Spot VM Lifecycle — Single Controller and Kill Switch Pattern
TopicFrom the PointSav Documentation
When an automated pipeline depends on a preemptible or spot VM, the lifecycle of that VM must be owned by a single controller. Two independent timers that each hold the authority to start the VM will eventually fire at the same time, leaving the VM running between cycles at full cost with no automated stop path. This document describes the single-controller architecture used for the Yo-Yo batch node and the sentinel file kill switch that provides immediate operator control.
[edit]The two-timer problem
The Yo-Yo batch pipeline initially had two timers operating independently:
local-yoyo-daily.timer— ran the daily enrichment cycle, which started and stopped the VMlocal-corpus-threshold.timer— checked the training corpus and started the VM if the threshold was exceeded
Both timers called gcloud instances start. Only the daily cycle timer called gcloud instances stop.
When local-corpus-threshold.timer fired, it could start the VM but had no path to stop it.
If the daily cycle timer did not fire shortly afterward, the VM would remain running indefinitely.
At the Yo-Yo node's cost of approximately $0.71 per hour, an uncapped start event from the threshold timer would cost approximately $0.85 before the next daily cycle fired to stop it — assuming the cycle fired at all. If the cycle was skipped due to a holiday or a kill switch being active, the VM could run for 24 hours or more at a cost of approximately $17.
[edit]The single-controller fix
The fix is architectural: exactly one systemd unit owns the full VM lifecycle for each VM.
local-corpus-threshold.timer was masked (redirected to /dev/null), removing its
ability to start the VM. All VM lifecycle operations — start, enrich, check threshold,
optionally train, stop, verify — are now performed within a single invocation of
yoyo-daily-cycle.sh triggered by local-yoyo-daily.timer.
The corpus threshold check is now Phase 5 inside the daily cycle rather than a separate timer. The training trigger is Phase 6. Both run while the VM is already running for enrichment, adding no additional VM start cost.

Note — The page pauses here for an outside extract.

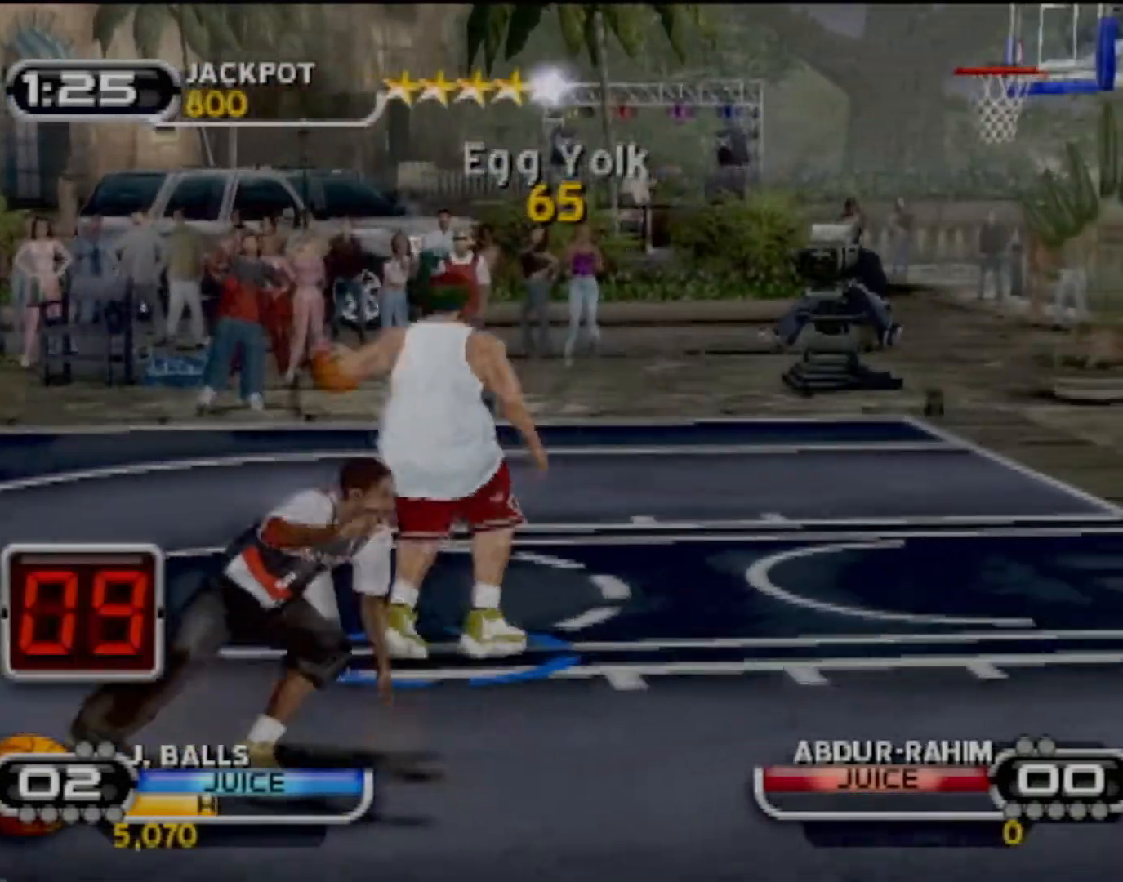
{"buttons": ["SQUARE", "R2"], "left_stick": "center", "events": [[33, "SQUARE", "down"], [166, "SQUARE", "up"], [233, "SQUARE", "down"], [333, "SQUARE", "up"], [400, "R2", "down"], [400, "SQUARE", "down"], [400, "left_stick", "center"]]}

The rule generalises: for any spot VM that performs multiple automated tasks, consolidate all tasks into a single orchestrator script invoked by a single timer. Do not give multiple timers start authority over the same VM.
[edit]The sentinel file kill switch
A kill switch is a file whose presence or absence controls whether an automated process runs. The pattern is:
presence of /path/to/flag-file → suppress the operation
absence of /path/to/flag-file → normal operation
For the Yo-Yo batch node, the kill switch file is /srv/foundry/data/yoyo-disabled.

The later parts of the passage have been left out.